49ers tight end Vernon Davis became the second player to agree to the deal, getting $4 million now while giving up 10 percent of his future earnings. Fantex announced Monday that the reservation period for the Vernon Davis IPO closes on Friday, April 25. Then, if enough reservations are made, Fantex will open on Monday, April 28, a trading platform where folks can buy and sell shares in Vernon Davis.
Whether the movie of choice is Trading Places or The Wolf of Wall Street, the message is the same. Investors potentially lose plenty of money via the buying and the selling. But Fantex makes its money either way, by creating the arena in which the shares are bought and sold and charging a fee or commission for the buying and the selling.

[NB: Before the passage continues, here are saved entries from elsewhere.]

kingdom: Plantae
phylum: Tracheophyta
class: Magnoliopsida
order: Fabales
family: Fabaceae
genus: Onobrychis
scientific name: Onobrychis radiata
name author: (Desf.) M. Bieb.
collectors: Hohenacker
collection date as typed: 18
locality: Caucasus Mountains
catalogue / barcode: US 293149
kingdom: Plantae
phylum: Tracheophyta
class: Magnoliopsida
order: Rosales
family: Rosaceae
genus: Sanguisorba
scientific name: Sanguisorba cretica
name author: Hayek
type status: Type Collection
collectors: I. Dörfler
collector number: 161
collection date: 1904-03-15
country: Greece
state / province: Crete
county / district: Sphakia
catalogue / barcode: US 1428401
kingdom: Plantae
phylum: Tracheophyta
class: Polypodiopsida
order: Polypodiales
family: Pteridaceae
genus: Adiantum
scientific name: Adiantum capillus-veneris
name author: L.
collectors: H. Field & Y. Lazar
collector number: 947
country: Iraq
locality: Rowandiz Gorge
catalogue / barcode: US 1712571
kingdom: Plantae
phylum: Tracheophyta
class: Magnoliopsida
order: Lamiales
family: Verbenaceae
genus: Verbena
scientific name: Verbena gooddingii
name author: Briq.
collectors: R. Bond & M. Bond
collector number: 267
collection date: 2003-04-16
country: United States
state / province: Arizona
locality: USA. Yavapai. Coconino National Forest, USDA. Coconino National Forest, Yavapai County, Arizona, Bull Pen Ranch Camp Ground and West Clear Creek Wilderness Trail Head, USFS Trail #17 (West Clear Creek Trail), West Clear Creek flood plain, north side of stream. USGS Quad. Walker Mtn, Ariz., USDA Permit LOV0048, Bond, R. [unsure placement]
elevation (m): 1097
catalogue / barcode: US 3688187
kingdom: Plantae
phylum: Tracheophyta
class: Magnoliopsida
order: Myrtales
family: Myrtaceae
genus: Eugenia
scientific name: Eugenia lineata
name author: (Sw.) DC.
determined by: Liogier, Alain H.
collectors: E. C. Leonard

The difference here is that Vernon Davis, Inc. has a specific but currently unknown date on which he will go out of business, for all intents and purposes. And those investors (suckers) left holding the bag when Vernon Davis decides to quit playing pro football will see the value of Vernon Davis shares plummet immediately.
There’s a chance that Davis will find a way to make money in broadcasting or other football-related endeavors after his NFL career ends. But the money he receives (and in turn partially surrenders to Fantex) will be small in comparison to his football salary.
Will some investors make money? Sure, if they buy low and sell high. Will Fantex make money? Absolutely, on every transaction.
For Davis, it will look like a great deal when the $4 million check is cut. It possibly won’t look so good 10, 20, 30, and 40 years from now, as he’s dealing with the constant stress and administrative burden of surrendering 10 percent of every autograph signing or any other marginal football-related revenue stream he still has.
Then there’s the potential for litigation. If/when Fantex goes belly up and a lawyer representing a class action of Vernon Davis investors starts looking for assets to pursue, Davis will be at considerable financial risk.
As a result, we’ve yet to hear from anyone in the industry who thinks this is a good idea for the player or the investor. It’s definitely a good idea for Fantex, as long as it can find players who’ll take the money now without thinking through the potential long-term consequences — and as long as it can find investors willing to play Russian Roulette with their hard-earned American dollars.